Behrouz Boochani says lives at risk in PNG as Albanese Government ignores stranded refugees

Media Release
13 December, 2023

Behrouz Boochani joined a panel of refugee advocates in Melbourne today, to demand the Albanese Government stop ignoring calls for the urgent evacuation to Australia of 60 refugees stranded without food or medical care in Port Moresby.

The situation has worsened for refugees trapped in PNG in recent weeks, with many cut off from food, power, transport and medical care amid allegations of corruption and misuse of funds provided under a secretive agreement between the Australian and PNG governments.

The ASRC can confirm 11 urgent medevac briefs and 25 risk notifications have been sent to Home Affairs Minister Clare O’Neill about escalating and life-threatening medical conditions facing several refugees.  All communications have been ignored.

At least 16 of the 60 refugees trapped in PNG  have acute physical and mental health conditions including  heart disease, diabetes, high blood pressure, liver issues, and some require urgent surgeries for life threatening conditions.  Many of the refugees also suffer debilitating mental health conditions including severe anxiety, depression, PTSD, psychosis and suicidality.

More than 500 doctors and health professionals have supported the call for urgent medical evacuation, detailed in an open letter delivered to Government officials at the end of November 2023.  

Medical professionals expressed grave concerns about the impact of deteriorating living conditions on people’s physical and mental health, and are alarmed some refugees are experiencing severe depression with recent self-harm attempts. The risk of suicide remains chronically high and unpredictable.

It has now been more than 7 weeks since Government officials in both PNG and Australia said the 16 refugees suffering serious health conditions would be brought to Australia for medical treatment. There have been no evacuations, and only 3 people have been resettled to Canada and the United States.

Behrouz Boochani, Author, Journalist and refugee formerly held on Manus Island:
“There is a long history of dehumanisation of refugees in this country. This violence has been normalised, but it is not normal, it should never be normal. When you dehumanise people, it is easy to kill them, torture them, starve them and banish them.

“This tragedy in Papua New Guinea has been created by the Australian Government, yet the Government says it is not responsible for refugees. The refugees came to seek asylum in Australia – you cannot just leave them behind.”

Faisal Elzeiny, refugee trapped in Port Moresby with his family:
“I don’t know what will happen, now that everything has finished. Food has finished and allowances have stopped, I’m scared about what’s to come.
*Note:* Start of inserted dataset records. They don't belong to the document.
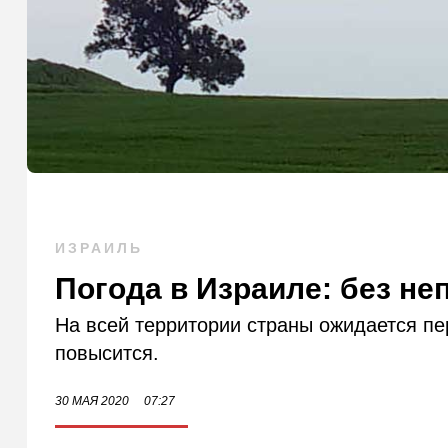
ИЗРАИЛЬ
Погода в Израиле: без н
На всей территории страны ожидается пе
повысится.
30 МАЯ 2020
07:27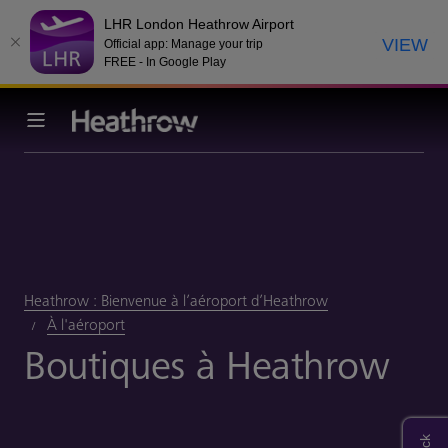
LHR London Heathrow Airport
VIEW
Official app: Manage your trip
FREE - In Google Play
Heathrow : Bienvenue à l’aéroport d’Heathrow
À l'aéroport
Boutiques à Heathrow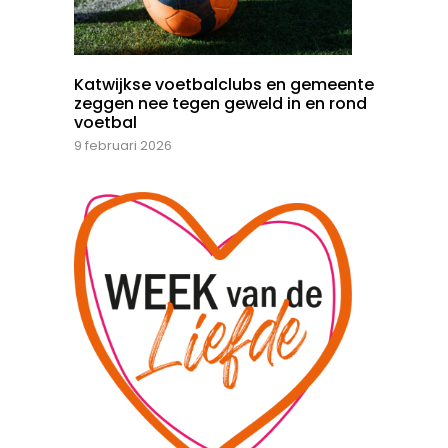
Katwijkse voetbalclubs en gemeente
zeggen nee tegen geweld in en rond
voetbal
9 februari 2026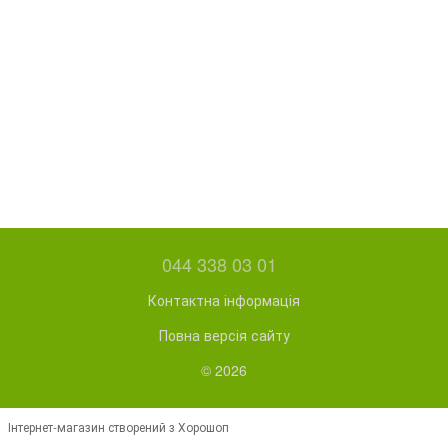
044 338 03 01
Контактна інформація
Повна версія сайту
© 2026
Інтернет-магазин створений з Хорошоп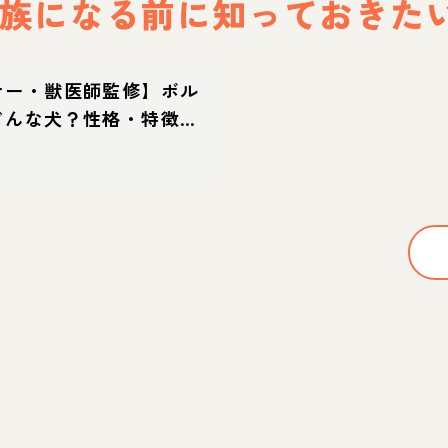
族になる前に
知っておきた
ナー・獣医師監修】ボル
どんな犬？性格・特徴・
迎え方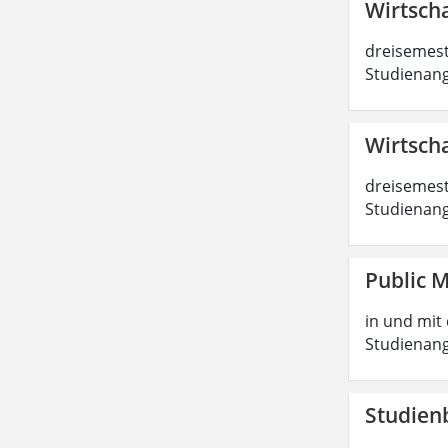
Wirtscha
dreisemest
Studienang
Wirtscha
dreisemest
Studienang
Public 
in und mit 
Studienang
Studien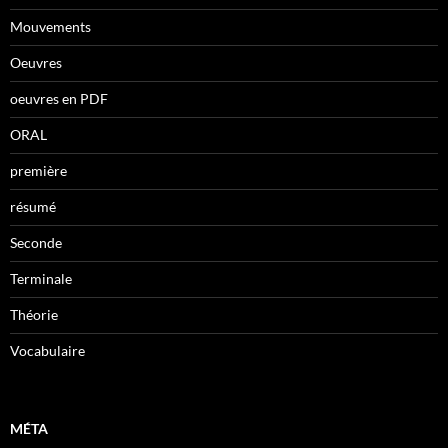
Mouvements
Oeuvres
oeuvres en PDF
ORAL
première
résumé
Seconde
Terminale
Théorie
Vocabulaire
MÉTA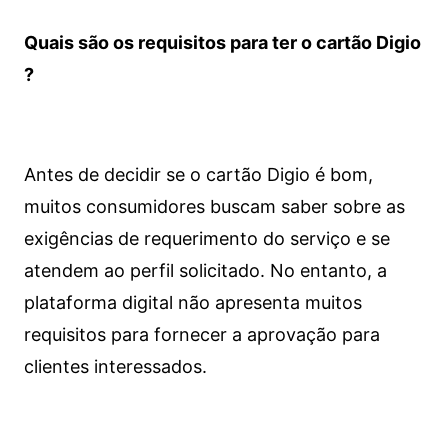
Quais são os requisitos para ter o cartão Digio
?
Antes de decidir se o cartão Digio é bom,
muitos consumidores buscam saber sobre as
exigências de requerimento do serviço e se
atendem ao perfil solicitado. No entanto, a
plataforma digital não apresenta muitos
requisitos para fornecer a aprovação para
clientes interessados.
“I need a good life for my kids, I need to protect my kids and feed my kids. What will I do, if now or next week service providers kick me outside my house? I will have to sleep with my wife and kids in the street. I don’t know why the Australian government is treating me like this.”

Heidi Abdel-Raouf, ASRC’s Detention Casework Policy Lead:
“The refugees in PNG are sending photos of empty fridges and reporting that they have no food, have not eaten for days and their children are going hungry.  They are feeling unwell but cannot pay for health care and access vital medications at the local hospital.

“People are becoming increasingly distressed, hopeless and despondent as they struggle to survive and face the uncertainty of a new year, with 2024 symbolising the eleventh year they have been held offshore.”

Dr Nilanthy Vigneswaran, Infectious Diseases Fellow and co-signer of open letter to Australian Parliament

“The situation for the refugees who remain trapped in Papua New Guinea,  for more than a decade, is unquestionably dire.  Without appropriate funding, basic humanitarian needs including food, water, electricity and housing are under threat, compounding the trauma they and their families have already experienced.

“These 60 men and their families trapped in PNG  must be urgently brought to Australia for their healthcare needs to be addressed. Appropriate and accessible medical care are not subject to the whims of Australia’s immigration policies – they are fundamental and undeniable human rights.”